[Front-end code edit data]
=== Begin Enclosure ===
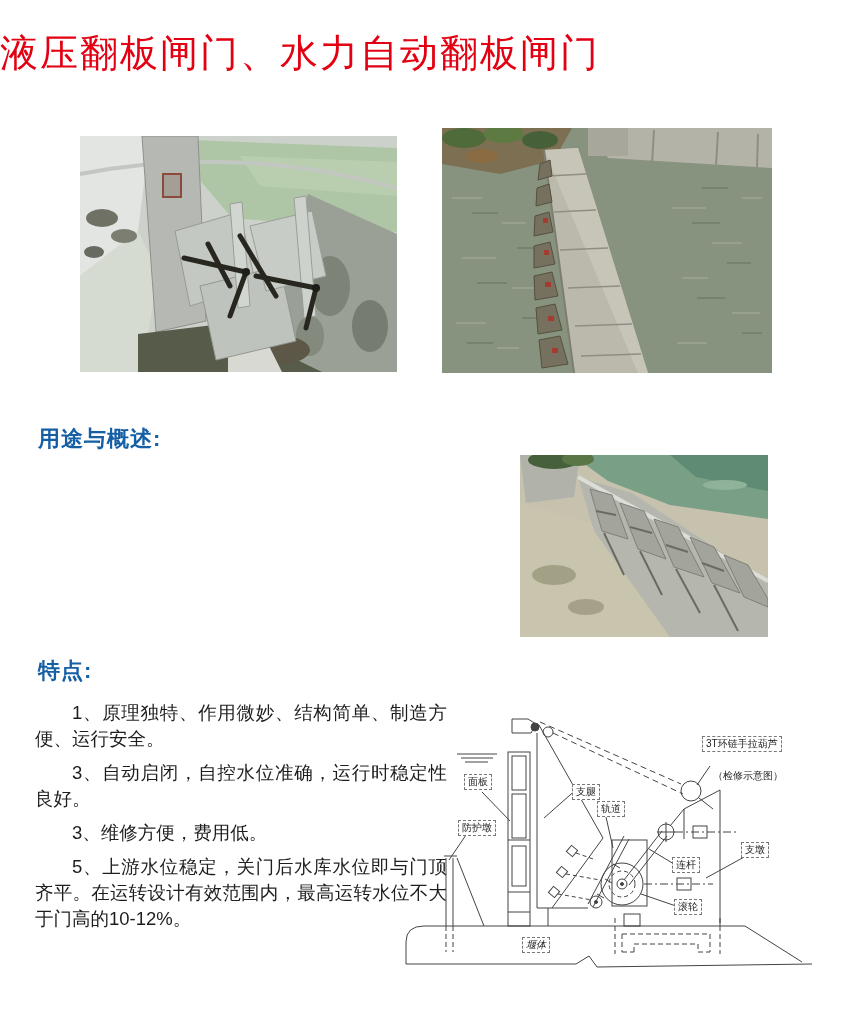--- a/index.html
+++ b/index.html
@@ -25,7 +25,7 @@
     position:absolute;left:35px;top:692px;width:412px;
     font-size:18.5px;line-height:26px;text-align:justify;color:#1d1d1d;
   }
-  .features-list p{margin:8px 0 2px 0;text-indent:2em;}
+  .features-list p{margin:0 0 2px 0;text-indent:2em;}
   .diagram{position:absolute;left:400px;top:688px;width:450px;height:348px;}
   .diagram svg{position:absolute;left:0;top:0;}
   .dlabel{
=== End Enclosure ===
## ABOUT THIS EXERCISE
All lines from the one that contains "-25,7 +25,7 @@" to the last line above must be given again exactly, with both included and nothing added.

## ANSWER SPACE
@@ -25,7 +25,7 @@
     position:absolute;left:35px;top:692px;width:412px;
     font-size:18.5px;line-height:26px;text-align:justify;color:#1d1d1d;
   }
-  .features-list p{margin:8px 0 2px 0;text-indent:2em;}
+  .features-list p{margin:0 0 2px 0;text-indent:2em;}
   .diagram{position:absolute;left:400px;top:688px;width:450px;height:348px;}
   .diagram svg{position:absolute;left:0;top:0;}
   .dlabel{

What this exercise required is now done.